Отрывок из источника:
○ ○ ○ ○ ○

Сам Гарри, казалось, почти не интересовался своей музыкой. Конечно, когда человек находится рядом с такой красоткой, как Бетти Грэйбл, его трудно было обвинять. Но у него имелись и свои заботы. Служба в армии забрала много его лучших людей. Более того, настала его очередь. 5 июля 1943 г. в Лас-Вегасе Джеймс женился на Бетти Грэйбл, а через месяц ему пришла повестка о мобилизации. Он уже было объявил о роспуске бэнда, но в последний момент ему удалось отвертеться от армии. Гарри быстро собрал некоторых из своих старых людей, включая двух вокалистов, Бадди ДиВито и Китти Каллен, и вскоре бэнд снова появился в "Астор Руф". Уйдя в то время от Дюка Эллингтона, место ведущего тромбониста у Джеймса занял Хуан Тизол.
И успех, бэнда продолжался. После ангажемента в "Астор руф" (там можно было заметить улучшенную ритм-секцию ), бэнд отправился в турне, собирая тысячные толпы по всей Калифорнии, где опять были побиты все рекорды, а также сломана правая нога Гарри. Разумеется, при игре в бейсбол. За прошедшие два года оркестром не было сделано никаких записей из-за запрета, но 11 ноября 1944 г. Д. Петрилло и компании записи закончили свою неуместную войну. Тут же Джеймс появился в нью-йоркской студии "Коламбия" и записал четыре номера, включая версию “I’m Beginnin’ To See The Light” с певицей Китти Каллен и первый джазовый опус за много лет, "I’m Confession" с выдающимся альтистом Уилли Смитом, пришедшим в бэнд от Джимми Лансфорда, и блестящим пианистом по имени Арнольд Росс.
Когда оркестр вернулся на восток в "Мэдоубрук", Барри Уланов отметил более сильный акцент на джаз, похвалив Джеймса за исполнение свинговых вещей: "Он использует возможности своей неуязвимой коммерческой позиции, чтобы играть хорошую джазовую музыку и уменьшить количество всякой макулатуры, формировавшей его репертуар в последние годы. Вот если бы он еще выкинул эти бессмысленные скрипки. . .''. Но Гарри, наоборот, увеличил свою струнную группу до двух дюжин человек!

○ ○ ○ ○ ○

Данные для разбора:
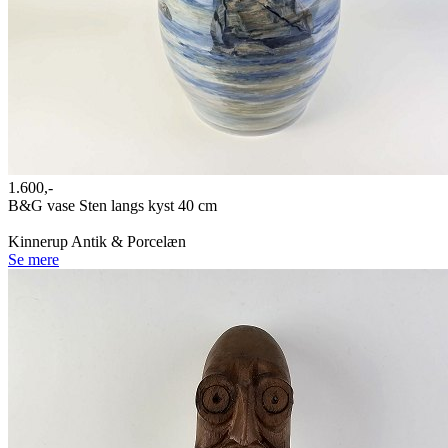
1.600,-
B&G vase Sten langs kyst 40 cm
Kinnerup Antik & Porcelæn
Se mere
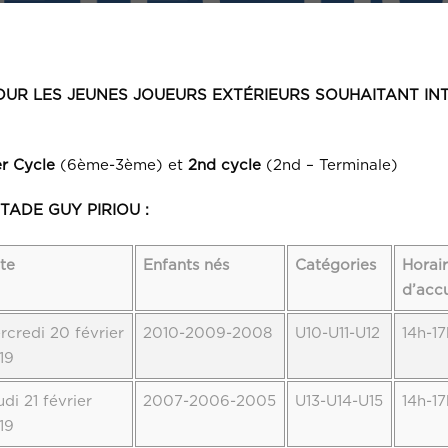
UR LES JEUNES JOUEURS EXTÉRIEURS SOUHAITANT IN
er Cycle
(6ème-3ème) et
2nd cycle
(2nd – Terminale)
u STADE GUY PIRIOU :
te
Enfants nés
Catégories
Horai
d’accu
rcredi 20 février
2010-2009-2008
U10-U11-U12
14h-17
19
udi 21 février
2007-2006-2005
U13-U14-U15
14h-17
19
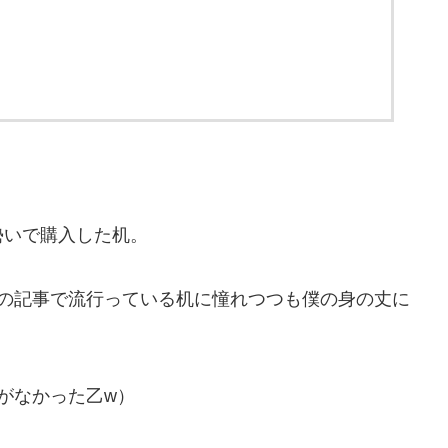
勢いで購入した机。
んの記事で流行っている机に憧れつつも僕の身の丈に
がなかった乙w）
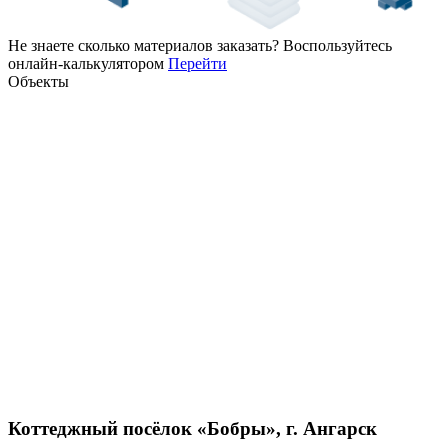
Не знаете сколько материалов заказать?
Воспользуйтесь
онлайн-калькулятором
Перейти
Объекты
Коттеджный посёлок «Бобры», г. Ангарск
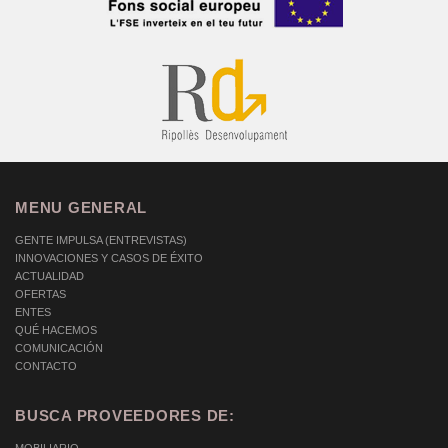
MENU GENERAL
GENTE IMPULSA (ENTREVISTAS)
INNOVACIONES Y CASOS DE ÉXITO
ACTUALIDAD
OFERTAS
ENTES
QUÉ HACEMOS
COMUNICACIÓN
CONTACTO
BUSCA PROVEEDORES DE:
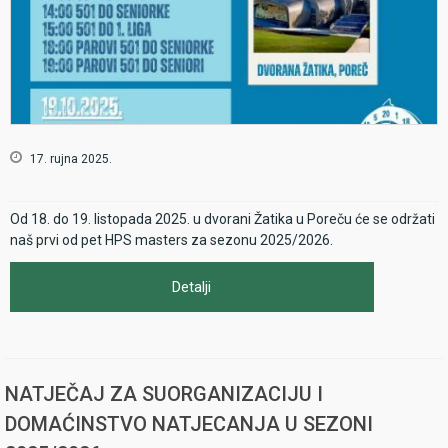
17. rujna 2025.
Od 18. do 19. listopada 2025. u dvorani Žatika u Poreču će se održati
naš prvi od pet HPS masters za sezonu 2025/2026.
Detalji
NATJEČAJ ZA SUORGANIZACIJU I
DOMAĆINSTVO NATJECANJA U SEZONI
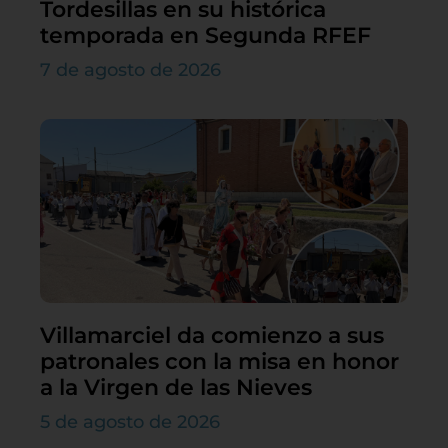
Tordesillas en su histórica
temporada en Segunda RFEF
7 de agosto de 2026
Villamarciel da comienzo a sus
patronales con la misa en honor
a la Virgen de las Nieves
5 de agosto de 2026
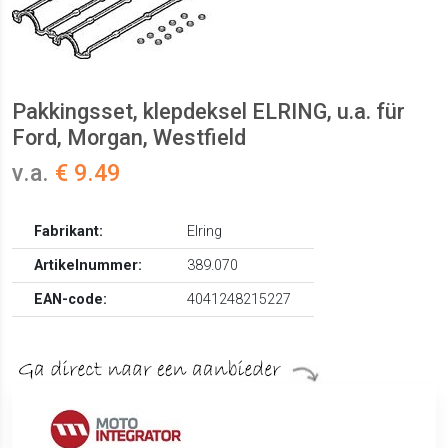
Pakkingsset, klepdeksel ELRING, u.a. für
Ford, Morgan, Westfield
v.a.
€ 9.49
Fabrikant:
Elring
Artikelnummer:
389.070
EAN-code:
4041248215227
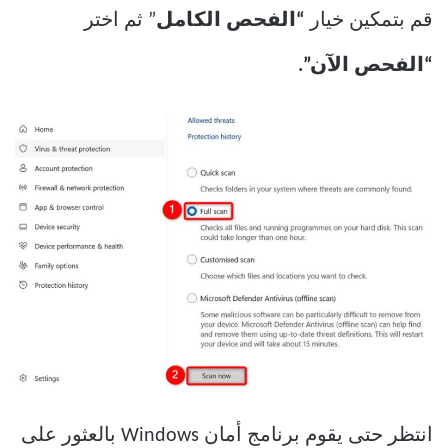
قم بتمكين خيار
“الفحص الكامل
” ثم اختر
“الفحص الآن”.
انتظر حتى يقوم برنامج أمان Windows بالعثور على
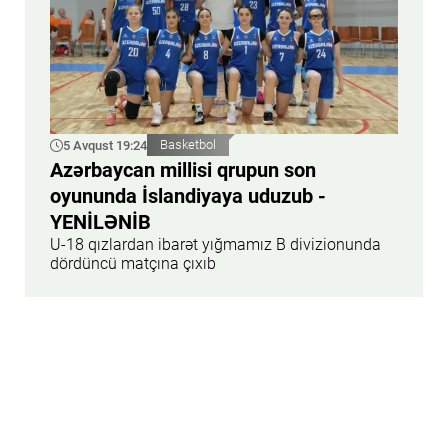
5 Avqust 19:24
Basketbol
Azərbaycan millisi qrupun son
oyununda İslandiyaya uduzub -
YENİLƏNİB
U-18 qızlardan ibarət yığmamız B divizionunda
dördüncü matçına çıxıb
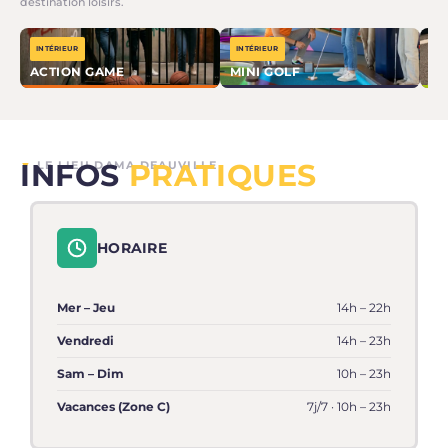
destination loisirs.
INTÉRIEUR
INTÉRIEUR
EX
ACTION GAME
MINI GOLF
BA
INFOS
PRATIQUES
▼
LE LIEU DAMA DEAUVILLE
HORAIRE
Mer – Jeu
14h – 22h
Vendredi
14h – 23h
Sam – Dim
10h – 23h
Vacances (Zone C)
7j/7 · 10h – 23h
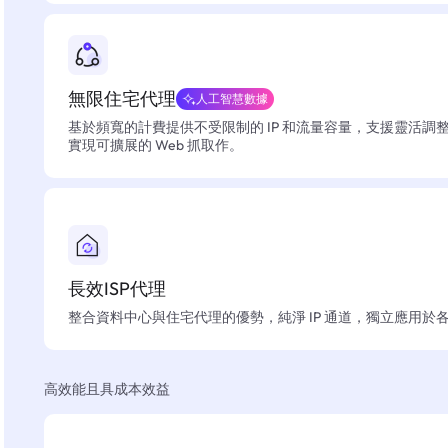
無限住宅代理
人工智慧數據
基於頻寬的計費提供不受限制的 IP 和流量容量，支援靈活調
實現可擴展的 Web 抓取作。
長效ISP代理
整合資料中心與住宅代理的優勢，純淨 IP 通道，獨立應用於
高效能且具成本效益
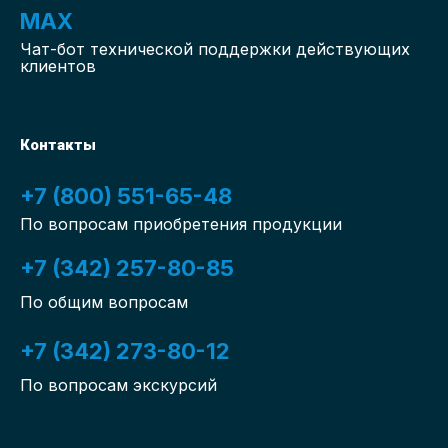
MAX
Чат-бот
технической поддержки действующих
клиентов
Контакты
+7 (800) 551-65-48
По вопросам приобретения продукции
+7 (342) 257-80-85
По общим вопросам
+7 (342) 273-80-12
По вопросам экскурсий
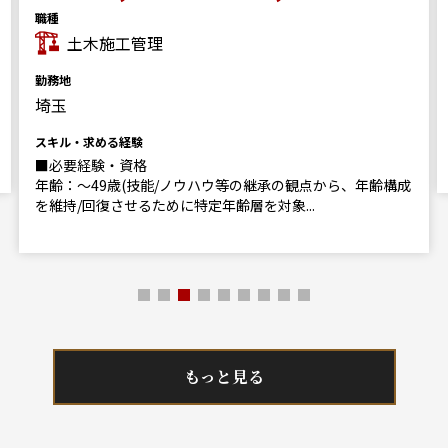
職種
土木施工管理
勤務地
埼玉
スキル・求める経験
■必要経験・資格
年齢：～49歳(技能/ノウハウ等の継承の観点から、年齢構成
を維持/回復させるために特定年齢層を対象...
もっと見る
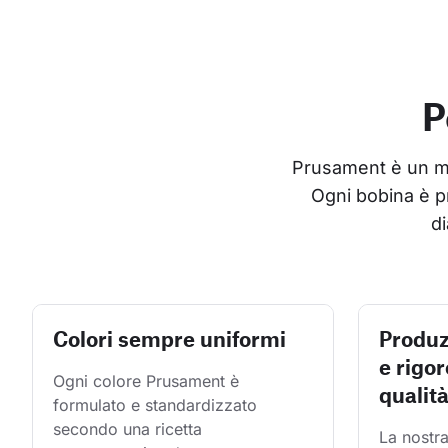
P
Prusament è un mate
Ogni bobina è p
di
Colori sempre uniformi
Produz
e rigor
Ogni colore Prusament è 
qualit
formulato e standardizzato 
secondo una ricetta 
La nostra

○ ○ ○ ○ ○

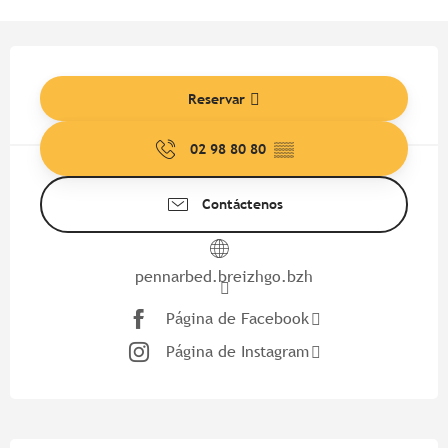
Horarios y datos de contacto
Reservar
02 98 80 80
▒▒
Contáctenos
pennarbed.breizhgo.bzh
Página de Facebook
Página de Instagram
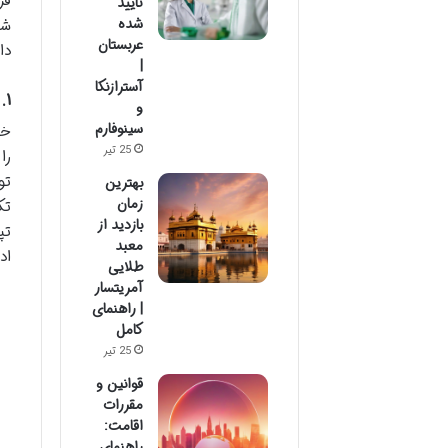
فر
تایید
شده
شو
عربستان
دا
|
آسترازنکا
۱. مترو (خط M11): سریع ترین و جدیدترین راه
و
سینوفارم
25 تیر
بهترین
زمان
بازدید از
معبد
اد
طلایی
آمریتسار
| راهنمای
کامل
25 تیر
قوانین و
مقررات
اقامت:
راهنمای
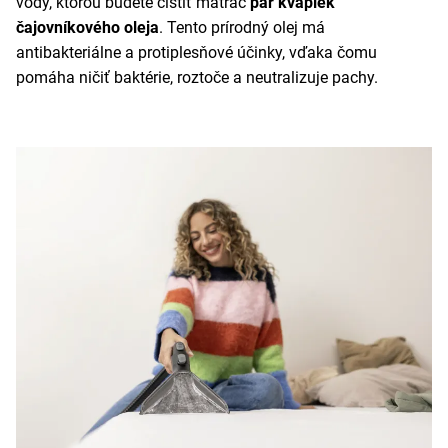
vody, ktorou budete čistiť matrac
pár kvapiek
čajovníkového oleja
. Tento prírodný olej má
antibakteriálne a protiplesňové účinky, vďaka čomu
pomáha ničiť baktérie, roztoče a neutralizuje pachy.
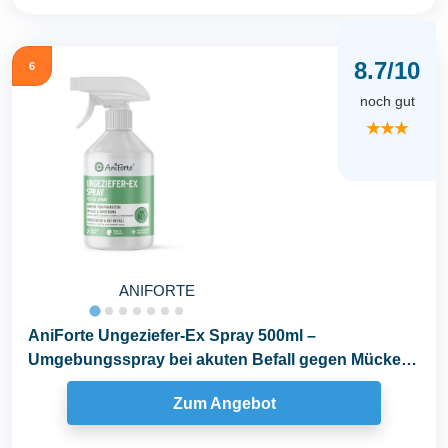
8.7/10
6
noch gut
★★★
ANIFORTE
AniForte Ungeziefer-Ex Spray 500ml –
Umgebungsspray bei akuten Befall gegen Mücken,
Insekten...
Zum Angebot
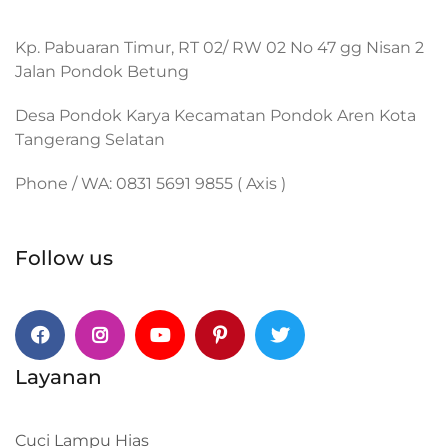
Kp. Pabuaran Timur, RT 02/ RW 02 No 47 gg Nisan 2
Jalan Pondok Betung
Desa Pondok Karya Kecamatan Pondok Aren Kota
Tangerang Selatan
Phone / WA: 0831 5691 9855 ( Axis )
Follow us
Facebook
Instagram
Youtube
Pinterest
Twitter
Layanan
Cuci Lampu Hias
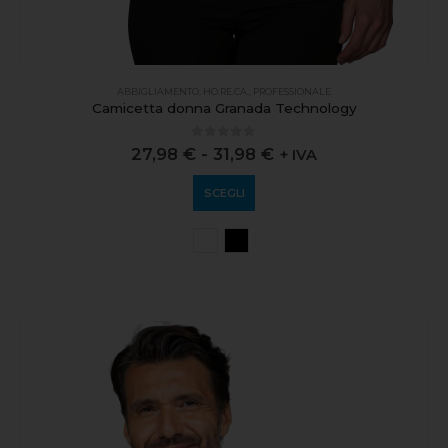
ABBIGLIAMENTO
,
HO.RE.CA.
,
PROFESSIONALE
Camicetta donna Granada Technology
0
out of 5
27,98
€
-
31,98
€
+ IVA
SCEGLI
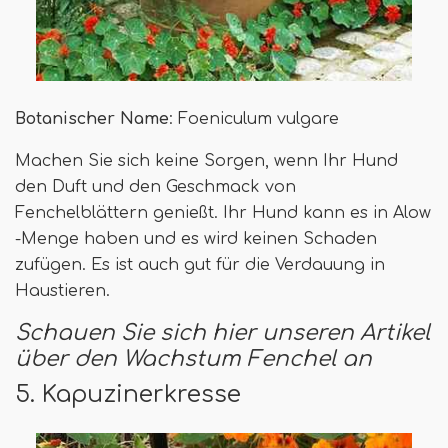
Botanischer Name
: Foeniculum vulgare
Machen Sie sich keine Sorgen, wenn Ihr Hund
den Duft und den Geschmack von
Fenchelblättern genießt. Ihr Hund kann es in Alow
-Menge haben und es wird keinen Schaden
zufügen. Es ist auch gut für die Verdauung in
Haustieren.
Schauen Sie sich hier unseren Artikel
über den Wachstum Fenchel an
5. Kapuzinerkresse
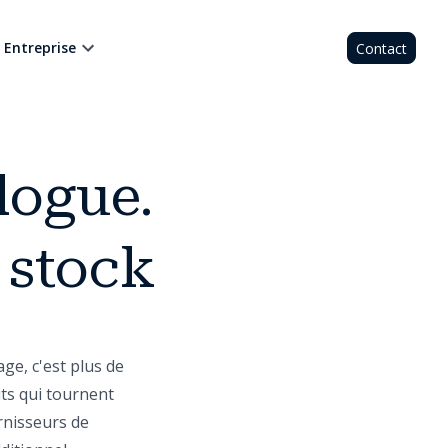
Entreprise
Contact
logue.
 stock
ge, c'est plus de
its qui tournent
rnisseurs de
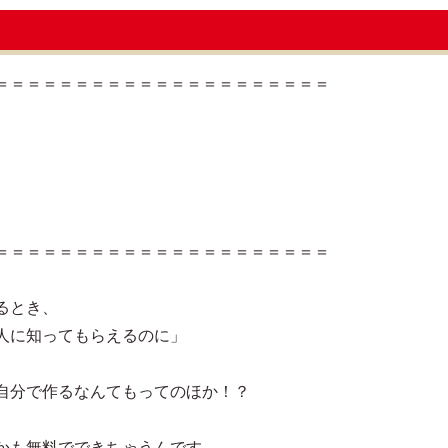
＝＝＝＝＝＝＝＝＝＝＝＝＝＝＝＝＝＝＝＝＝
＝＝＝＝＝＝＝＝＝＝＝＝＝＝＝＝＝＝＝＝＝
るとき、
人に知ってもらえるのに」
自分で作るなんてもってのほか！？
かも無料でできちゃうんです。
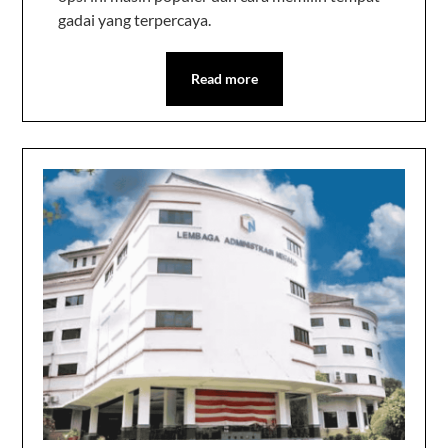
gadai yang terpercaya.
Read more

○ ○ ○ ○ ○

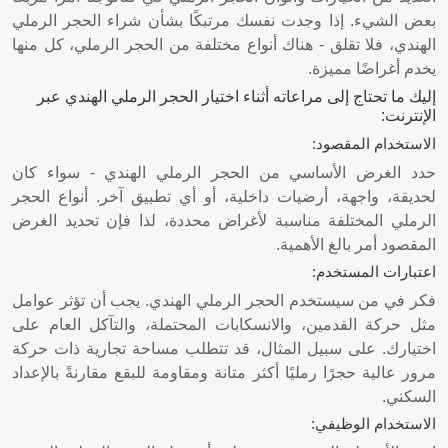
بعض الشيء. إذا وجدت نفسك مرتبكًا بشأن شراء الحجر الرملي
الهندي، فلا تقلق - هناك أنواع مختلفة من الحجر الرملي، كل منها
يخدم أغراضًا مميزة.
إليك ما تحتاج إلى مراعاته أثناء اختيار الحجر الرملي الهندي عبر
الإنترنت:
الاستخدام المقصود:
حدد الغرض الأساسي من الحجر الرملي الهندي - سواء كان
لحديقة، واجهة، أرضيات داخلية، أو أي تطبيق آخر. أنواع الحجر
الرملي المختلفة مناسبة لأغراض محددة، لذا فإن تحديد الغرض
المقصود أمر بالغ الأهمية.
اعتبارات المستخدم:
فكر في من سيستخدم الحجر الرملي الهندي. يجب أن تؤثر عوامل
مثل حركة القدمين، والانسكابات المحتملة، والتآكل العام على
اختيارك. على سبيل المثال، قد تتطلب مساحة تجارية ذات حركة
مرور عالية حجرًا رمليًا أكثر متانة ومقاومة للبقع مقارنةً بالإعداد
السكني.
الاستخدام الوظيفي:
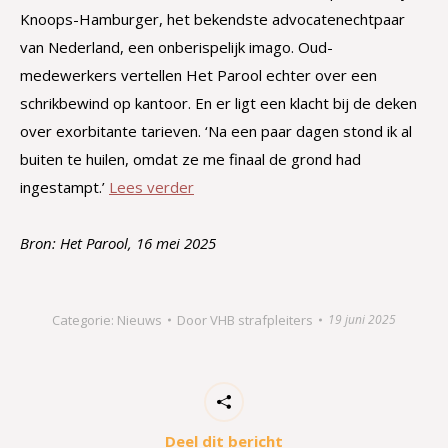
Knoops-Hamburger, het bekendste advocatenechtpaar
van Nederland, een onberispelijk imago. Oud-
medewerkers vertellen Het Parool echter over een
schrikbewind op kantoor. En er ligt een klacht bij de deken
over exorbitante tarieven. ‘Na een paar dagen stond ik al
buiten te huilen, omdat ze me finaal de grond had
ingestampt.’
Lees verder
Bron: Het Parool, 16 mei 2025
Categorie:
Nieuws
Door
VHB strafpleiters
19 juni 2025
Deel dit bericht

○ ○ ○ ○ ○

Задания:
1) Где и когда Гарри Джеймс женился на Бетти Грэйбл, согласно отрывку о его бэнде?
2) Перепишите дословно из записей строки от строки с «Tordesillas en su histórica» до строки с «5 de agosto de 2026» включительно.

Ответы по порядку:
1) 5 июля 1943 г. в Лас-Вегасе.

2)
Tordesillas en su histórica
temporada en Segunda RFEF
7 de agosto de 2026
Villamarciel da comienzo a sus
patronales con la misa en honor
a la Virgen de las Nieves
5 de agosto de 2026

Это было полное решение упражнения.